Ecco quali sono i Paesi che danno più armi a Israele e quale ha addirittura intensificato i rapporti.
Il sostegno a Israele non passa soltanto per la politica e i rapporti commerciali, ma anche e soprattutto per la diretta fornitura di armi a Tel Aviv. Quando si guarda ai rapporti internazionali spesso si perde di vista quanto in realtà i Paesi, anche europei, siano coinvolti direttamente nella capacità bellica israeliana. In un momento in cui la sensibilità pubblica è così accesa e le informazioni arrivano in maniera così numerosa e confusa è opportuno riportare un ordine.
Gli interessi economici, i contratti che sostengono l’economia di Israele, le dichiarazioni e le reazioni rispetto all’andamento del conflitto sono importanti, ma passano in secondo piano rispetto al supporto diretto, al vero e proprio finanziamento della guerra in corso. Da qui si dovrebbe partire per capire effettivamente qual è la posizione dell’Europa e più nello specifico dell’Italia, visto che ha apparentemente mantenuto un legame solido con Tel Aviv finora. Vediamo quindi quali Paesi danno più armi a Israele e chi invece ha scelto la strada opposta.
I Paesi che danno più armi a Israele
Secondo l’ultimo report dello Stockholm international peace research institute (Sipri), datato marzo 2025, quasi tutte le armi fornite all’Israele dall’estero provengono da questi Paesi:
- Stati Uniti;
- Germania;
- Italia.
Posizioni che non stupiscono del tutto, visto che i rapporti tra Stati Uniti e Israele sono finora rimasti dei più solidi e lo stesso Donald Trump non ha mai fatto mistero del proprio sostegno alla causa israeliana.

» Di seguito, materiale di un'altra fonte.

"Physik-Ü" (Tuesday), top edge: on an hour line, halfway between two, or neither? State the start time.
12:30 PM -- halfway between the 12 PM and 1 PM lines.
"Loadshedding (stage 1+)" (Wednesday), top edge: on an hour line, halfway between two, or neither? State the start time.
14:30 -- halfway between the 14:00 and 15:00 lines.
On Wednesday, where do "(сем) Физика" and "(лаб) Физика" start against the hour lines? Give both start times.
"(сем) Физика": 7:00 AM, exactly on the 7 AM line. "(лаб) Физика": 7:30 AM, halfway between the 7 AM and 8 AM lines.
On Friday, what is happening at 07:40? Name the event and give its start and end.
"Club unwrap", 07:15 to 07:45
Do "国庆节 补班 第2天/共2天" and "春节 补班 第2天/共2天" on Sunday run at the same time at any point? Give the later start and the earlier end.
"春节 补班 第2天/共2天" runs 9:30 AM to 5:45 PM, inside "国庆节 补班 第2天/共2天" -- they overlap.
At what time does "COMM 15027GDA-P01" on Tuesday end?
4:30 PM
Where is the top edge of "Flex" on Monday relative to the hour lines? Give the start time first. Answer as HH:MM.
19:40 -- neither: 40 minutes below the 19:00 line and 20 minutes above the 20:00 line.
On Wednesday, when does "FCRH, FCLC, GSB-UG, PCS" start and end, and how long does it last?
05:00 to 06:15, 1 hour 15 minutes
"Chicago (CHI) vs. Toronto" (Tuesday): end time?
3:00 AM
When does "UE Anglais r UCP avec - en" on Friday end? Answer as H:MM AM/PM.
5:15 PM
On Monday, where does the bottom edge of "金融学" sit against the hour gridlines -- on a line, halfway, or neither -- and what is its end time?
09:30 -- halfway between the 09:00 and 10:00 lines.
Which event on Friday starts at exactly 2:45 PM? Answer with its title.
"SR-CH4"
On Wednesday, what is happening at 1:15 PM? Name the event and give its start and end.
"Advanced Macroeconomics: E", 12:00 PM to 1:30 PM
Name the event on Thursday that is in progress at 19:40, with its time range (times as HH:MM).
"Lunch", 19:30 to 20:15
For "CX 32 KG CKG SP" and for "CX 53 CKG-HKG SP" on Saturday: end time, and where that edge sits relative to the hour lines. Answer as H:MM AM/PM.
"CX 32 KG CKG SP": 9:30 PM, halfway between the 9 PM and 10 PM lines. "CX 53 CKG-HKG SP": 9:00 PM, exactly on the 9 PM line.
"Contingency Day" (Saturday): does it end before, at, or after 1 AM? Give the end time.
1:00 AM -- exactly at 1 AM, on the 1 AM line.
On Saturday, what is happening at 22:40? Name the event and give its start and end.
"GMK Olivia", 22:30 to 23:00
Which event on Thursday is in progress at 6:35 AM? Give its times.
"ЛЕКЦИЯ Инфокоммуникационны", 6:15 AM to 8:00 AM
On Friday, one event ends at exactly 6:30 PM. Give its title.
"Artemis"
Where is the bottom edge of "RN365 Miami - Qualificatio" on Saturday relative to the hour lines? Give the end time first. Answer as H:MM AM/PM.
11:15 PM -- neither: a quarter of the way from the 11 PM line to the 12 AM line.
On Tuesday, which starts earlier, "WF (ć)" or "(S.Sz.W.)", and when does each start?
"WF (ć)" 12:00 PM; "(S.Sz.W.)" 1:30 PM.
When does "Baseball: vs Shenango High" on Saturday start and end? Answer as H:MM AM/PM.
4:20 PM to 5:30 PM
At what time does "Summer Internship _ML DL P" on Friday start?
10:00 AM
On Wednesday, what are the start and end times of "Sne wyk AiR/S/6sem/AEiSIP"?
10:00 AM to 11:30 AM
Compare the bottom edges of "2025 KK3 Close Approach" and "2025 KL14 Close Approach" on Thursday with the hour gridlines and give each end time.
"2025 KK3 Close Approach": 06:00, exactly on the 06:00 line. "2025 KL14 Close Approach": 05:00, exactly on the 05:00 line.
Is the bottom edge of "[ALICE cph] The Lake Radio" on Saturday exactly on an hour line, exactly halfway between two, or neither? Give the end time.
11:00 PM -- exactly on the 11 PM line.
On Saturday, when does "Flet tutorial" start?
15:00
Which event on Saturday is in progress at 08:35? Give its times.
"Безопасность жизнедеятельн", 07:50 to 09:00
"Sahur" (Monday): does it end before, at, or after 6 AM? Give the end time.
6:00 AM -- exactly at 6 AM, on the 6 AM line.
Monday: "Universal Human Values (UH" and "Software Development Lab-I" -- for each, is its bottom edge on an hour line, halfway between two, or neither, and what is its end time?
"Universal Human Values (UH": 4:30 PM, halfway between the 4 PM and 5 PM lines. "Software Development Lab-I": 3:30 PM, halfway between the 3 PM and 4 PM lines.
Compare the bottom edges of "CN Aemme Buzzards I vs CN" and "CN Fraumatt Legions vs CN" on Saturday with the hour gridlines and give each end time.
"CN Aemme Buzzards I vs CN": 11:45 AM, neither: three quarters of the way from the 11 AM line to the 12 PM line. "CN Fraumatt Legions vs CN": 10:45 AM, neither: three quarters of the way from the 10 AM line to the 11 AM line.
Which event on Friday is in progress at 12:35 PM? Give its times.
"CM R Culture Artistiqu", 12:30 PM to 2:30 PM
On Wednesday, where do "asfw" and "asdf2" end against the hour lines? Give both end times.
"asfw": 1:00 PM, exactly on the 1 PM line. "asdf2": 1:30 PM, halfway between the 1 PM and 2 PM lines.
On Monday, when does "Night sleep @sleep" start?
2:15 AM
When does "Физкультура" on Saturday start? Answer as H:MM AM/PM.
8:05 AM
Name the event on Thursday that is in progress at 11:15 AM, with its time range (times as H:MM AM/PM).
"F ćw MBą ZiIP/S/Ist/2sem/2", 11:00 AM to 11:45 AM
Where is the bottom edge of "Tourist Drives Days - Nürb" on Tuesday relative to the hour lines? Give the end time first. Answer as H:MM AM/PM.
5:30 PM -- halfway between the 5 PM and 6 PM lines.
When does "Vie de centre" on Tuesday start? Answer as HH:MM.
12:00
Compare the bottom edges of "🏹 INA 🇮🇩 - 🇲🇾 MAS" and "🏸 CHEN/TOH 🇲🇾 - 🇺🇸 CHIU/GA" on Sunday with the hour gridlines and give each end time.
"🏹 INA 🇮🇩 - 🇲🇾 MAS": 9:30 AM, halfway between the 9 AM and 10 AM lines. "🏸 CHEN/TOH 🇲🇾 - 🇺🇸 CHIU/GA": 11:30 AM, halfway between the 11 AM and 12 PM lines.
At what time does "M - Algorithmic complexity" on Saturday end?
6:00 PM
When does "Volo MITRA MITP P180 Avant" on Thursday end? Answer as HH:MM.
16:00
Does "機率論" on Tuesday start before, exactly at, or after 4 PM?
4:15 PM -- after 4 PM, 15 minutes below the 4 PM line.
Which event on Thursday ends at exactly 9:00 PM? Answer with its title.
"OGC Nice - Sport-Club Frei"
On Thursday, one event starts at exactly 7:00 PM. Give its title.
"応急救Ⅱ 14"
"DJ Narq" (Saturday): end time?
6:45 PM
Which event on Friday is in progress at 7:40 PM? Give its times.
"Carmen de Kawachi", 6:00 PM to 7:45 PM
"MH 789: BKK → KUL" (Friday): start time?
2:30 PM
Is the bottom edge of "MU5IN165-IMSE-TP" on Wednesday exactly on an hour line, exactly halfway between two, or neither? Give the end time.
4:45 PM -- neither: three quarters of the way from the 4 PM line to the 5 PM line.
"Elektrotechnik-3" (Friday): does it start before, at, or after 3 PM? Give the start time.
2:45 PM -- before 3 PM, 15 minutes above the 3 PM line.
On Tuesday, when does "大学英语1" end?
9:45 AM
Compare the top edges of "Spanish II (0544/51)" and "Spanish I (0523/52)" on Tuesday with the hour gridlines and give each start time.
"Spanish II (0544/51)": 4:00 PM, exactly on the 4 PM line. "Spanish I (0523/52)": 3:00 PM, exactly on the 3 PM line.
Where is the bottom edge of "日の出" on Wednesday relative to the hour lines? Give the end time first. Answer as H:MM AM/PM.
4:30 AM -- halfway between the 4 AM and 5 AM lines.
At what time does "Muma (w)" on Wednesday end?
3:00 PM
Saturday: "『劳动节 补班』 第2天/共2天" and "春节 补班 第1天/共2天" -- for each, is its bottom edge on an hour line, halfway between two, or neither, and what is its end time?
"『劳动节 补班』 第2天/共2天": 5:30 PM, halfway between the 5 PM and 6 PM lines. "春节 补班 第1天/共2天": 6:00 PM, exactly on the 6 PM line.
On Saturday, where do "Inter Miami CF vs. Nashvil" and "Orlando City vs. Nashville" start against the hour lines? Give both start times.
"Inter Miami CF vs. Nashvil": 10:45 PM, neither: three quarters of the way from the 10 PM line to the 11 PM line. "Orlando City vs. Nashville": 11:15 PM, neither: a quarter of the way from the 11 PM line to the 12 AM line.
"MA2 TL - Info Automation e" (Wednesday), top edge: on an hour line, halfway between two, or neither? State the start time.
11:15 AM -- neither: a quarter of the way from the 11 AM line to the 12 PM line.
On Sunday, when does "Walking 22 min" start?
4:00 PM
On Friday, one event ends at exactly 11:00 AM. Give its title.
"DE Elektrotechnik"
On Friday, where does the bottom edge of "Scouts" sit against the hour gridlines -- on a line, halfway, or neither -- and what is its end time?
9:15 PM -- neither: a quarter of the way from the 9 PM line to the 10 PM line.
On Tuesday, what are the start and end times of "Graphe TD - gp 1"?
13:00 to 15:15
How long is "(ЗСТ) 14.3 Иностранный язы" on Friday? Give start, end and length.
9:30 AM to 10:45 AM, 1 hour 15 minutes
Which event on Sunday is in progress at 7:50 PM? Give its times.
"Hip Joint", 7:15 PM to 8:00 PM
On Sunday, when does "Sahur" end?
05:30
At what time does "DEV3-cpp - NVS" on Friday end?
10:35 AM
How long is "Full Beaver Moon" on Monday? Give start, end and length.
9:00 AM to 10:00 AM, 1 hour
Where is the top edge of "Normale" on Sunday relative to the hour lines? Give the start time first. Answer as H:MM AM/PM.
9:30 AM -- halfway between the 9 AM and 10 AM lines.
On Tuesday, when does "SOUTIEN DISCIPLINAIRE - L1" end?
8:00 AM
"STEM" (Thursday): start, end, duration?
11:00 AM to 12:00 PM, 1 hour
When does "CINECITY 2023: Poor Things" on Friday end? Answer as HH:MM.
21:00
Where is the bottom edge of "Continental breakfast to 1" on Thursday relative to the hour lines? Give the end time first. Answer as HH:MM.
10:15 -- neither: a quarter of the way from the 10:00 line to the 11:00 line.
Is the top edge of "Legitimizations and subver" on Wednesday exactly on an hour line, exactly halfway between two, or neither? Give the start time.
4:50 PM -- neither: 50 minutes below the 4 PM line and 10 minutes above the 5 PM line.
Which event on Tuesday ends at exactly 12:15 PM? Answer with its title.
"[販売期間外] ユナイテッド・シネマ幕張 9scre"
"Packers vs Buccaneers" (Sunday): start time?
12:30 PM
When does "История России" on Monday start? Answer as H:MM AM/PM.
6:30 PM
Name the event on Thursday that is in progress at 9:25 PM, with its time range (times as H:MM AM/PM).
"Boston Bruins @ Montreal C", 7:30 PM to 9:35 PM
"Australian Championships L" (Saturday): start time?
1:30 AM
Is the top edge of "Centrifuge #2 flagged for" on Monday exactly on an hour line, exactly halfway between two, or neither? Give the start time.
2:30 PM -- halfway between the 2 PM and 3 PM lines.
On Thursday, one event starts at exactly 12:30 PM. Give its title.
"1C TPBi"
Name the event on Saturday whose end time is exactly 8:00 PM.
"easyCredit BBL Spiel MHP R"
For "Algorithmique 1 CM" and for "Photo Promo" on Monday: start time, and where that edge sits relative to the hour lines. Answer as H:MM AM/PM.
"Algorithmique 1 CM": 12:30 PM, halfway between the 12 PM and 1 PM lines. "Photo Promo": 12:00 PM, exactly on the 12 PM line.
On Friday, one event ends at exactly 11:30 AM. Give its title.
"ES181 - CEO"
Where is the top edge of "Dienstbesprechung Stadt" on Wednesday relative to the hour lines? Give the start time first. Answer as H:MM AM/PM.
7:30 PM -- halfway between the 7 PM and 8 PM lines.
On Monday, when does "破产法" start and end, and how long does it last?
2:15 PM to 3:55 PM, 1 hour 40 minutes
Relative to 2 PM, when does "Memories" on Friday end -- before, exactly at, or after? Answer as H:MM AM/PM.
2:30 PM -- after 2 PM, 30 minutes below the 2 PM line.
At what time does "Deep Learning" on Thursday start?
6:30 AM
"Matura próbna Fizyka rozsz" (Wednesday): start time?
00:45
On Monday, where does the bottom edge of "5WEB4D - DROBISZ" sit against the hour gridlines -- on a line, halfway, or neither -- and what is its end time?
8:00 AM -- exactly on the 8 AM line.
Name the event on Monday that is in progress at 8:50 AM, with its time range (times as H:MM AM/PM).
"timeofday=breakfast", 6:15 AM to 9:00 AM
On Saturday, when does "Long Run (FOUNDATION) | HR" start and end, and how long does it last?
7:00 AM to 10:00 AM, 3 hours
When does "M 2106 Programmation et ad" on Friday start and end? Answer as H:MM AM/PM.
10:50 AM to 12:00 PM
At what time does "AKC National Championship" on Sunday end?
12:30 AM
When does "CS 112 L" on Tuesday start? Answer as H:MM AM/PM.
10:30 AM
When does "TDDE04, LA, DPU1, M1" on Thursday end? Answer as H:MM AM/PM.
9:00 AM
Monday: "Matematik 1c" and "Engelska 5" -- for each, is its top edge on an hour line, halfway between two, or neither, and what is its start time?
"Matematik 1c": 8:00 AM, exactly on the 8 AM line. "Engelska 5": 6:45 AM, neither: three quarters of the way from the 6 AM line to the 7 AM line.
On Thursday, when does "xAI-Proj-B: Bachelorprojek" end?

Negli ultimi anni la fornitura di armi statunitensi è comunque diminuita, passando dal 90% circa delle esportazioni alla nazione al 40%. Una percentuale che rimane elevata nonostante il conflitto a Gaza, che peraltro non tiene conto del diretto sostegno economico americano. Negli ultimi 80 anni gli Stati Uniti hanno finanziato la difesa israeliana con più di 200 miliardi di dollari, tra equipaggiamenti e servizi militari.
Un supporto costante che ha fatto la differenza nella risposta israeliana all’attacco di Hamas di ottobre 2023 e nell’offensiva a Gaza. In ogni caso, gli aiuti militari statunitensi non si sono mai interrotti e anzi l’amministrazione Usa ha autorizzato un altro pacchetto di aiuti militari dal valore di oltre 6 miliardi di dollari, raddoppiando gli aiuti bellici del 2025. Subito dopo gli Stati Uniti troviamo la Germania, che tra il 2020 e il 2024 ha fornito a Israele circa un terzo delle armi usate dal Paese, arrivando a rappresentare il 33% dell’export di armi, contro il 5,9% del 2016. Un obbligo insito nella “ragion di Stato” tedesca cui Berlino non intende sottrarsi nonostante la pressione e la causa pendente presso la Corte internazionale di giustizia.
Ecco dov’è l’Italia
L’Italia è al terzo posto tra i maggiori fornitori di armi a Israele, ma grazie (o a causa) della predominanza americana e tedesca rappresenta solo l’1% dell’import israeliano di armi. Anche per il Belpaese, tuttavia, non c’è alcuna intenzione di interrompere gli aiuti. Nonostante ciò, le autorizzazioni alle esportazioni di armi a Tel Aviv sono state sospese dalla proclamazione dello stato di guerra, dichiarato il 7 ottobre 2023, lasciando in essere alcune licenze autorizzate prima di questa data e giudicate incompatibili con l’attacco dei civili (con tanto di consegna delle armi durante la guerra). Rapporti non comunque trascurabili, visto che nel 2024 tra le armi e le munizioni l’Italia ha esportato merci in Israele per oltre 5 milioni di euro.
L’Italia, piuttosto, continua a importare massicciamente armi da Tel Aviv. Un comportamento formalmente corretto, visto che si deve guardare all’uso delle armi e non alla loro provenienza, ma che ha fruttato a Israele circa 155 milioni di euro. Come se non bastasse, l’Italia ha infatti aumentato le importazioni, peraltro proprio per garantire la sicurezza nazionale in questo fragile contesto politico, tanto che Israele è passato in un anno dalla settima alla seconda posizione come fornitore di armi a Roma.
Nessun Paese europeo può finora garantire un embargo effettivo, ma Stati come la Spagna, la Francia e il Regno Unito stanno compiendo sforzi effettivi ed evidenti in tal senso. I rapporti commerciali continuano e riguardano anche materiali bellici, ma la differenza rispetto all’epoca precedente alla guerra è abissale. L’Italia, al contrario, ha intensificato gli scambi.